It has been a rough few years for Bali. Once the premier luxury Southeast Asian beach destination for jetsetters and backpackers alike, the island suffered a downturn after the 2002 bombings (Eat, Pray, Love popularity notwithstanding), and a raft of new competing destinations like the Maldives, Koh Samui in Thailand and Danang in Vietnam began to grow in popularity. However, don’t count Bali out just yet. The island still boasts some of the best beaches in the world, a rich history, stunning scenery in the mountains and jungles, and some of Asia’s most exclusive luxury resorts, including newcomer, The Mulia.
Opened at the end of 2012 in the tony area of Nusa Dua on Bali’s southern tip (but just a half-hour from the international airport), The Mulia is actually three resorts in one. The Mulia Resort is the largest with 526 traditional hotel rooms and suites, various restaurants, an events center and several pools. The Mulia Villas are 108 self-contained villas with one or two bedrooms (there’s also a six-bedroom Mulia Mansion) for those looking for privacy, while The Mulia itself is a high-end boutique property with just 111 suites, each of which comes with butler service.
While families and longer-term travelers will probably prefer the villas, The Mulia, which actually opened slightly later in early 2013, is a better fit for a beach getaway thanks to the classic hotel amenities but the smaller scale that allows for a bespoke experience. Not only that, but while guests at The Mulia have access to all the facilities across the entire resort, guests at the other accommodations on the property do not have access to The Mulia, so the feel is more exclusive.
Upon check-in at The Mulia (accompanied by a refreshing scented towel and a glass of cold juice), guests are shown to their suite by a dedicated butler. All the suites include signature touches like 1,100-thread count bedding and 24-hour butler service (including unpacking and packing services if you so choose), a small sitting area with a divan and chair arranged around a coffee table and facing the flatscreen TV, a work desk for staying connected, and a spacious balcony with lounge chairs and an infinity spa tub. The walk-in closets are enormous, as are the bathrooms with dual vanities, a glassed-in shower and separate free-standing bathtub framed by a window with an Indian Ocean view.

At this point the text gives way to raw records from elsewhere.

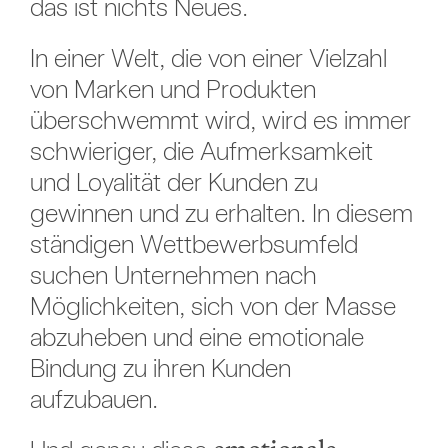
das ist nichts Neues.
In einer Welt, die von einer Vielzahl
von Marken und Produkten
überschwemmt wird, wird es immer
schwieriger, die Aufmerksamkeit
und Loyalität der Kunden zu
gewinnen und zu erhalten. In diesem
ständigen Wettbewerbsumfeld
suchen Unternehmen nach
Möglichkeiten, sich von der Masse
abzuheben und eine emotionale
Bindung zu ihren Kunden
aufzubauen.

But chances are you won’t be spending much time in your room with so much to do around the hotel. To start, there are nine bars and restaurants across the resort. For casual dining, there is the all-day Café, where guests can choose from various cuisines at the multiple food stations placed throughout the large space. The resort’s signature fine-dining restaurant is Soleil, where chef Corky O’Connor serves a Mediterranean-inspired menu of dishes incorporating many locally-sourced products including yellowfin tuna Carpaccio with foie gras toast and Ossetra caviar; and squid ink risotto with clams, calamari, fish and prawns. Those with a yen for sushi and teppanyaki can try Edogin. The resort also just debuted Table8, serving Szechuan and Cantonese Chinese food including decadent delicacies like Australian five-head whole abalone braised with wild mushroom. In the evening, Cascade Lounge at the Resort is the perfect spot for sundowners, while guests looking to party the night away need look no further than ZJ’s Bar & Lounge, a night club right on-property.

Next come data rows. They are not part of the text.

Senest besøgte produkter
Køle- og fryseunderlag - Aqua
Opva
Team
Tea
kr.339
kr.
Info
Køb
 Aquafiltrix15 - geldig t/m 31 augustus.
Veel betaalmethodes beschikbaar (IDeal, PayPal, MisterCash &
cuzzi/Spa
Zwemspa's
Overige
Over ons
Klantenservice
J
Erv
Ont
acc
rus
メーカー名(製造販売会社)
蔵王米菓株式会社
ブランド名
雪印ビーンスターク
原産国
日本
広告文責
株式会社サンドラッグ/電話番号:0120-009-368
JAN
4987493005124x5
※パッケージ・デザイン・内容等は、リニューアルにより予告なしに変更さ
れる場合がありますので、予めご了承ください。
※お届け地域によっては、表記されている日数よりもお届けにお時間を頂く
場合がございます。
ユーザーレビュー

For daytime relaxation, there is a choice of three main pools including the enormous beachfront Ocean Pool complete with semi-private sundecks and cabanas, plus dramatic Hellenized sculptures of Balinese women standing guard over the central area, as well as a private beach area with sunshades and lounge chairs to choose from.
However, if looking for complete relaxation, stop by the spa. Visits start with an ice-cold glass of sweet ginger juice and then guests can opt to head right for their treatment or to spend some time in the hydro-tonic pool suite. The room boasts a high-tech “emotional sauna” complete with programmable lighting effects (dubbed “chromotherapy” and meant to rebalance your energy), and aromatherapy steam shower functions. It also holds the Asia Pacific region’s only ice fountain room for you to cool off in after a good, long steam and before a rigorous Balinese massage to work out all your kinks.
Though guests often find it hard to leave the property, the nearby beach at Uluwatu is one of the world’s famous surf spots, and Kuta has cute boutiques and bars. And, every visit to Bali should include a day trip to the traditional village of Ubud’s galleries, shops and museums about an hour from the resort. Once you return to the resort after a long day out exploring the island, there will still be plenty more places to lounge, dine and drink.